Extend the article on the Mitsubishi HSR concept cars, starting right after its final sentence.

- [Passage]:
┌────────
Overview
- Manufacturer: Mitsubishi Motors
- Production: 1987–1997
- Designer: Akinori Nakanishi

Body and chassis
- Class: Concept car
- Body style: 2-door coupe 2-door roadster
- Layout: M4 layout

Powertrain
- Transmission: 6-speed manual

= Mitsubishi HSR =

The Mitsubishi HSR (Highly Sophisticated-transport Research) is a range of concept cars exhibited by Mitsubishi Motors through the late 1980s and 1990s. There were six distinct iterations of the vehicle released biannually to coincide with the Tokyo Motor Show, with each model after the original identified by a Roman numeral suffixed to the name. The meaning of the acronym varied over the years. The first iteration meant Hi-speed Running Research, the second Hi-Sophisticated Research, and the third Human Science Research.

==Models==
- HSR (1987) — The first vehicle was a showcase for Mitsubishi's integrated electronic systems offering automatic control of drive train, suspension, steering, brakes, and driving position according to driving conditions or weather. It was powered by a 2.0-litre 16-valve turbocharged engine producing 295 PS, had a maximum speed claimed by the factory at 300 km/h.
- HSR-II (1989) — The second generation had a heavy emphasis on active aerodynamics, with a series of movable fins and spoilers offering a drag factor which varied from 0.20 to 0.40 depending on setup. Much of the technology found its way to the Mitsubishi HSX, the precursor to the company's GTO sports car. It is also featured in the games Gran Turismo 4, Gran Turismo 5 and Gran Turismo 6.
└────────
[Collection entries]
┌────────
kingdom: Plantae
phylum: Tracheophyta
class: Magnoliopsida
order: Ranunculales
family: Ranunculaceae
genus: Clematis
└────────
- [Output below]:
- HSR-III (1991) — The third concept car to bear the HSR name was powered by the 180 PS 6A10 1.6-litre V6, the world's smallest mass-produced V6. Its design themes were "Human Scale Technology" and "Small is beautiful." It continued the active aerodynamics theme of the HSR-II, but with the addition of flexible skin on the rear spoiler, dubbed an "elastic aerotail." Shifting from the overtly sporting and powerful earlier HSRs, the HSR-III also focused on cleanliness and recyclability - with the body parts all marked for ease of recycling.
- HSR-IV (1993) — A 180 PS modulated displacement version of the 1.6-litre V6 powered the fourth prototype, a four-wheel-drive sports car featuring an all-wheel anti-lock braking system.
- HSR-V (1995) — The fifth generation, a targa topped sports car with a folding hardtop roof, featured the debut of Mitsubishi's gasoline direct injection (GDI) technology in its ICDIGE engine.
- HSR-VI (1997) — Fitted with a 2.4-litre version of the GDI engine, the sixth and final HSR concept featured four-wheel steering, active yaw control, traction control and an automated driving system.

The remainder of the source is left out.